"A classificação média dos países africanos atingiu o seu nível mais alto desde o final de 2020, reflectindo as recentes reformas e a melhoria do crescimento, embora o impacto total nas métricas de crédito demore algum tempo a materializar-se", dizem os analistas no relatório com o título 'Estabilização do Momento Positivo' sobre as perspetivas para 2026.
Citado no relatório no relatório sobre os ratings dos países africanos, onde se incluem Angola, Cabo Verde e Moçambique (com ‘rating’) e Guiné-Bissau, Guiné Equatorial e São Tomé e Príncipe (sem ‘rating’), o analista Benjamin Young aponta que "o crescimento estável, a inflação mais baixa e as perspectivas de preços mais elevados das matérias-primas (excluindo o petróleo) e um dólar mais fraco deverão reduzir os custos de financiamento e apoiar a continuação da implementação das reformas".

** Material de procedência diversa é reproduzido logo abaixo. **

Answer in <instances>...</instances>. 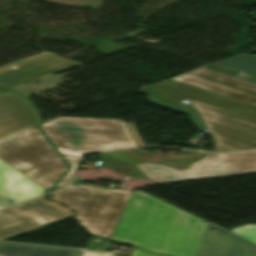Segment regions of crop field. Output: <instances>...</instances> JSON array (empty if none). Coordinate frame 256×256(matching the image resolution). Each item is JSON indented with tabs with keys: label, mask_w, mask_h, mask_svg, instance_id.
Returning a JSON list of instances; mask_svg holds the SVG:
<instances>
[{
	"label": "crop field",
	"mask_w": 256,
	"mask_h": 256,
	"mask_svg": "<svg viewBox=\"0 0 256 256\" xmlns=\"http://www.w3.org/2000/svg\"><path fill=\"white\" fill-rule=\"evenodd\" d=\"M131 256H159V255H153L145 251H141L138 249L133 248Z\"/></svg>",
	"instance_id": "18"
},
{
	"label": "crop field",
	"mask_w": 256,
	"mask_h": 256,
	"mask_svg": "<svg viewBox=\"0 0 256 256\" xmlns=\"http://www.w3.org/2000/svg\"><path fill=\"white\" fill-rule=\"evenodd\" d=\"M80 181H81V180H80ZM80 181L78 180V177H77V176H75L71 184H78V183H82V182H80Z\"/></svg>",
	"instance_id": "19"
},
{
	"label": "crop field",
	"mask_w": 256,
	"mask_h": 256,
	"mask_svg": "<svg viewBox=\"0 0 256 256\" xmlns=\"http://www.w3.org/2000/svg\"><path fill=\"white\" fill-rule=\"evenodd\" d=\"M44 194V189L0 159V209L12 205L6 201L14 198L17 203Z\"/></svg>",
	"instance_id": "11"
},
{
	"label": "crop field",
	"mask_w": 256,
	"mask_h": 256,
	"mask_svg": "<svg viewBox=\"0 0 256 256\" xmlns=\"http://www.w3.org/2000/svg\"><path fill=\"white\" fill-rule=\"evenodd\" d=\"M66 160L70 164L71 168L68 171V173L63 177V179L57 184L55 189L68 185V183L70 181V178H71V176H72V174L75 170V167H76V165L79 161V160H76V159H68V158H66Z\"/></svg>",
	"instance_id": "15"
},
{
	"label": "crop field",
	"mask_w": 256,
	"mask_h": 256,
	"mask_svg": "<svg viewBox=\"0 0 256 256\" xmlns=\"http://www.w3.org/2000/svg\"><path fill=\"white\" fill-rule=\"evenodd\" d=\"M208 221L143 191H133L110 240L152 253L195 256Z\"/></svg>",
	"instance_id": "2"
},
{
	"label": "crop field",
	"mask_w": 256,
	"mask_h": 256,
	"mask_svg": "<svg viewBox=\"0 0 256 256\" xmlns=\"http://www.w3.org/2000/svg\"><path fill=\"white\" fill-rule=\"evenodd\" d=\"M31 105L9 91L0 93V136L41 123Z\"/></svg>",
	"instance_id": "10"
},
{
	"label": "crop field",
	"mask_w": 256,
	"mask_h": 256,
	"mask_svg": "<svg viewBox=\"0 0 256 256\" xmlns=\"http://www.w3.org/2000/svg\"><path fill=\"white\" fill-rule=\"evenodd\" d=\"M196 256H256V244L210 222Z\"/></svg>",
	"instance_id": "9"
},
{
	"label": "crop field",
	"mask_w": 256,
	"mask_h": 256,
	"mask_svg": "<svg viewBox=\"0 0 256 256\" xmlns=\"http://www.w3.org/2000/svg\"><path fill=\"white\" fill-rule=\"evenodd\" d=\"M140 90L149 93L151 102L188 113L203 131L194 108L181 103L190 99L209 127L216 151L256 148V85L200 68Z\"/></svg>",
	"instance_id": "1"
},
{
	"label": "crop field",
	"mask_w": 256,
	"mask_h": 256,
	"mask_svg": "<svg viewBox=\"0 0 256 256\" xmlns=\"http://www.w3.org/2000/svg\"><path fill=\"white\" fill-rule=\"evenodd\" d=\"M0 91H3V90L0 89Z\"/></svg>",
	"instance_id": "20"
},
{
	"label": "crop field",
	"mask_w": 256,
	"mask_h": 256,
	"mask_svg": "<svg viewBox=\"0 0 256 256\" xmlns=\"http://www.w3.org/2000/svg\"><path fill=\"white\" fill-rule=\"evenodd\" d=\"M148 178L161 184L256 172V151L216 155L211 154L188 169L143 163L136 165Z\"/></svg>",
	"instance_id": "6"
},
{
	"label": "crop field",
	"mask_w": 256,
	"mask_h": 256,
	"mask_svg": "<svg viewBox=\"0 0 256 256\" xmlns=\"http://www.w3.org/2000/svg\"><path fill=\"white\" fill-rule=\"evenodd\" d=\"M132 192L79 185L50 194L75 210L73 219L91 234L110 238Z\"/></svg>",
	"instance_id": "5"
},
{
	"label": "crop field",
	"mask_w": 256,
	"mask_h": 256,
	"mask_svg": "<svg viewBox=\"0 0 256 256\" xmlns=\"http://www.w3.org/2000/svg\"><path fill=\"white\" fill-rule=\"evenodd\" d=\"M81 63L42 54L0 69V87L10 88L24 82L71 68Z\"/></svg>",
	"instance_id": "8"
},
{
	"label": "crop field",
	"mask_w": 256,
	"mask_h": 256,
	"mask_svg": "<svg viewBox=\"0 0 256 256\" xmlns=\"http://www.w3.org/2000/svg\"><path fill=\"white\" fill-rule=\"evenodd\" d=\"M0 158L46 190L68 168L38 125L0 137Z\"/></svg>",
	"instance_id": "4"
},
{
	"label": "crop field",
	"mask_w": 256,
	"mask_h": 256,
	"mask_svg": "<svg viewBox=\"0 0 256 256\" xmlns=\"http://www.w3.org/2000/svg\"><path fill=\"white\" fill-rule=\"evenodd\" d=\"M126 125H127L128 129H129V131H130V133H131V135H132V137H133L137 147L144 146V144H143V142H142V140H141V138H140V136H139L135 126H134V124L133 123H126Z\"/></svg>",
	"instance_id": "16"
},
{
	"label": "crop field",
	"mask_w": 256,
	"mask_h": 256,
	"mask_svg": "<svg viewBox=\"0 0 256 256\" xmlns=\"http://www.w3.org/2000/svg\"><path fill=\"white\" fill-rule=\"evenodd\" d=\"M83 252L79 249L0 243V256H82Z\"/></svg>",
	"instance_id": "13"
},
{
	"label": "crop field",
	"mask_w": 256,
	"mask_h": 256,
	"mask_svg": "<svg viewBox=\"0 0 256 256\" xmlns=\"http://www.w3.org/2000/svg\"><path fill=\"white\" fill-rule=\"evenodd\" d=\"M203 68L256 84V57L247 53L208 65ZM229 72L235 73V75Z\"/></svg>",
	"instance_id": "12"
},
{
	"label": "crop field",
	"mask_w": 256,
	"mask_h": 256,
	"mask_svg": "<svg viewBox=\"0 0 256 256\" xmlns=\"http://www.w3.org/2000/svg\"><path fill=\"white\" fill-rule=\"evenodd\" d=\"M47 196L25 202L0 212V240H7L68 219L71 211L48 202Z\"/></svg>",
	"instance_id": "7"
},
{
	"label": "crop field",
	"mask_w": 256,
	"mask_h": 256,
	"mask_svg": "<svg viewBox=\"0 0 256 256\" xmlns=\"http://www.w3.org/2000/svg\"><path fill=\"white\" fill-rule=\"evenodd\" d=\"M41 129L63 157L136 147L123 120L58 117L43 123Z\"/></svg>",
	"instance_id": "3"
},
{
	"label": "crop field",
	"mask_w": 256,
	"mask_h": 256,
	"mask_svg": "<svg viewBox=\"0 0 256 256\" xmlns=\"http://www.w3.org/2000/svg\"><path fill=\"white\" fill-rule=\"evenodd\" d=\"M231 232L256 243V224L236 227Z\"/></svg>",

No entanto, contrapõe, "a dívida estruturalmente elevada e as bases de receitas baixas e concentradas continuarão a representar riscos importantes e, com os reembolsos da dívida externa dos governos a excederem provavelmente os 90 mil milhões de dólares [76,2 mil milhões de euros] este ano, as vulnerabilidades externas também aumentaram" e continuam a ser um risco.
"Os persistentes défices orçamentais contribuíram significativamente para a deterioração do crédito observada nas últimas duas décadas, o que aumentou as necessidades de endividamento e financiamento de muitos países africanos, geralmente a custos elevados", aponta-se ainda no relatório.
A descida dos custos de financiamento nos mercados internacionais, devido a um dólar mais acessível, deve ajudar muitas economias este ano, diz a S&P.
Ainda assim, refere que "a redução do endividamento e o aumento sustentável das atividades geradoras de receitas levarão tempo e continuarão vulneráveis às pressões decorrentes dos ciclos políticos internos e da incerteza externa".
O rácio da dívida pública face ao PIB deverá manter-se estável em 2026 face ao ano passado, em cerca de 61% do PIB, dizem ainda os analistas no relatório.
Os três países lusófonos analisados têm uma classificação de crédito abaixo da recomendação de investimento, ou seja, 'lixo', como é geralmente conhecido; Cabo Verde tem um rating de B, Angola está no nível B-, e Moçambique está ainda mais abaixo, com CCC+.
Entre os 27 países analisados pela S&P, apenas quatro têm uma recomendação de investimento: Marrocos, Botsuana, Maurícias e Santa Helena.